=== PASSAGE GIVEN ===

TUESDAY, OCTOBER 12, 2022 - ETHNICITY IN AMERICA
Yesterday, we celebrated two diverse groups in the United States - Italian Americans (with Columbus Day), and Native Americans (with Indigenous People's Day)
We (America) have been called a country of immigrants and a diverse country.
When I taught at Quinnipiac University we had three vacation days (in addition to the standard holidays); In the fall we celebrated Yom Kippur for our Jewish Students; we celebrated Martin Luther King for our Black Students, and we celebrated Good Friday for our Christian Students. Plus the standard days - Labor Day for American Workers, Thanksgiving for all of us, Christmas (as part of the semester break), New Year’s Day, Memorial Day, and Fourth of July. There were classes on Columbus Day, Veteran’s Day, and President’s Day, but with speakers and programs on campus.

=== STATED EXERCISE ===
Copy the part of the post on ethnicity in America that opens with the words containing "We (America) have" and closes with "programs on campus.", renaming "Quinnipiac University" as "the university".

=== DATA SEGMENT ===
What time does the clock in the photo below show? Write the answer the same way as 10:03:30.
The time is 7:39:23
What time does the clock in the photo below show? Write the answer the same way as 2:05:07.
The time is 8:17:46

=== ANSWER TO THE EXERCISE ===
We (America) have been called a country of immigrants and a diverse country.
When I taught at the university we had three vacation days (in addition to the standard holidays); In the fall we celebrated Yom Kippur for our Jewish Students; we celebrated Martin Luther King for our Black Students, and we celebrated Good Friday for our Christian Students. Plus the standard days - Labor Day for American Workers, Thanksgiving for all of us, Christmas (as part of the semester break), New Year’s Day, Memorial Day, and Fourth of July. There were classes on Columbus Day, Veteran’s Day, and President’s Day, but with speakers and programs on campus.